▶ [Exercise passage]
------------------------------

Which brings up a central question of this election campaign: Is the Liberal approach to working with provincial governments the right one? The evidence suggests the answer is no.

When it comes to federal-provincial relations, Mr. Trudeau is very much his father’s son. Like Pierre Trudeau, Justin Trudeau believes that, on certain key issues, Ottawa must act in the national interest.

Federal election 2019: Where the four main parties stand on climate policy

Trudeau 1.0 believed the national interest required government intervention in the oil and gas sector, so that energy costs in Ontario and Quebec would remain below world prices. The National Energy Program proved both ruinous and ineffective, which is why Brian Mulroney scrapped the program when he became prime minister.

But Mr. Mulroney also believed in Ottawa’s nation-building role. The Progressive Conservative prime minister secured unanimous agreement with the premiers on constitutional reform. Unfortunately for Mr. Mulroney, provincial elections brought a new slate of premiers who opposed and ultimately defeated the Meech Lake Accord.

Liberal prime ministers Jean Chrétien and Paul Martin were keen to impose national standards on how the provinces delivered health care. They failed, but only after years of name-calling and acrimonious first-ministers meetings.

------------------------------

▶ [Task brief] Repeat the passage on federal-provincial relations word for word, from start to finish. The entries that follow have nothing to do with this.

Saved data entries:
------------------------------

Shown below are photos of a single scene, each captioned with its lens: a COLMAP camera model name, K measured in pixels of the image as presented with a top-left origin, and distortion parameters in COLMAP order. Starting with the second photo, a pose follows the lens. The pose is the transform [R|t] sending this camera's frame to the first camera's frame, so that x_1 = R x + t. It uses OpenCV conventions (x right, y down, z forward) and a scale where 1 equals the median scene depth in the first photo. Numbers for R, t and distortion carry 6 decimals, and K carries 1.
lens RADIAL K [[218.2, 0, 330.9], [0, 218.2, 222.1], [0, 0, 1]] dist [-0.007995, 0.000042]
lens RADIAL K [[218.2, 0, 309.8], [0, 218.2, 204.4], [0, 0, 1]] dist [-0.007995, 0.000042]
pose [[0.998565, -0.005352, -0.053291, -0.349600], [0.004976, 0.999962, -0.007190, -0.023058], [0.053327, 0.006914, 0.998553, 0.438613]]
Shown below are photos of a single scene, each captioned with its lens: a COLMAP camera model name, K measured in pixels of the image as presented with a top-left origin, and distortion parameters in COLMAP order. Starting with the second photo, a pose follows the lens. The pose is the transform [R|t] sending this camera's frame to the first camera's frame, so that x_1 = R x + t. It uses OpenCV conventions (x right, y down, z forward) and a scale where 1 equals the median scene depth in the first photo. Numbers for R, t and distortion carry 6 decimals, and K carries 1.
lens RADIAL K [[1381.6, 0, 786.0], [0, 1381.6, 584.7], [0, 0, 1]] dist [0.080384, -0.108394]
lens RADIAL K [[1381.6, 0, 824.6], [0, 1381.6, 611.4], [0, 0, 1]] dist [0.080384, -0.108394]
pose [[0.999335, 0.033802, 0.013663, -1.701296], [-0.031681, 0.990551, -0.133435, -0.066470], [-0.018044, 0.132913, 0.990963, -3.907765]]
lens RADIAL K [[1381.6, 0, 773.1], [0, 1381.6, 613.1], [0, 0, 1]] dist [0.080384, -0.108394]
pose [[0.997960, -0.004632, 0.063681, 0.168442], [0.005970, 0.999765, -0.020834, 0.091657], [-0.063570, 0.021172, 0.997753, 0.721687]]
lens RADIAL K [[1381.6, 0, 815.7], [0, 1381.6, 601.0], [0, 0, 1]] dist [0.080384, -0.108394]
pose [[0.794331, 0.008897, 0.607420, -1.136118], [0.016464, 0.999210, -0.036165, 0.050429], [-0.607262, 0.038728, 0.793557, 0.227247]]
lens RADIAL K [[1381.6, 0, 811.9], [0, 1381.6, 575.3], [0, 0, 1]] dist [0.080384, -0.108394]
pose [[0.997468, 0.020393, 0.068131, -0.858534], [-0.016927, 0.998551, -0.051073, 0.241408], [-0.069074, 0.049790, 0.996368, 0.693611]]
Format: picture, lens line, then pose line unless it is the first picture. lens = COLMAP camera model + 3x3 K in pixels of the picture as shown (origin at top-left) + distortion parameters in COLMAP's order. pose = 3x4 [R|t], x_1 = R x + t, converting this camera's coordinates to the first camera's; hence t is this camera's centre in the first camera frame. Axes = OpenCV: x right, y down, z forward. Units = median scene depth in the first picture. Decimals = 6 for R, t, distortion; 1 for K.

------------------------------

▶ [Output below]
Which brings up a central question of this election campaign: Is the Liberal approach to working with provincial governments the right one? The evidence suggests the answer is no.

When it comes to federal-provincial relations, Mr. Trudeau is very much his father’s son. Like Pierre Trudeau, Justin Trudeau believes that, on certain key issues, Ottawa must act in the national interest.

Federal election 2019: Where the four main parties stand on climate policy

Trudeau 1.0 believed the national interest required government intervention in the oil and gas sector, so that energy costs in Ontario and Quebec would remain below world prices. The National Energy Program proved both ruinous and ineffective, which is why Brian Mulroney scrapped the program when he became prime minister.

But Mr. Mulroney also believed in Ottawa’s nation-building role. The Progressive Conservative prime minister secured unanimous agreement with the premiers on constitutional reform. Unfortunately for Mr. Mulroney, provincial elections brought a new slate of premiers who opposed and ultimately defeated the Meech Lake Accord.

Liberal prime ministers Jean Chrétien and Paul Martin were keen to impose national standards on how the provinces delivered health care. They failed, but only after years of name-calling and acrimonious first-ministers meetings.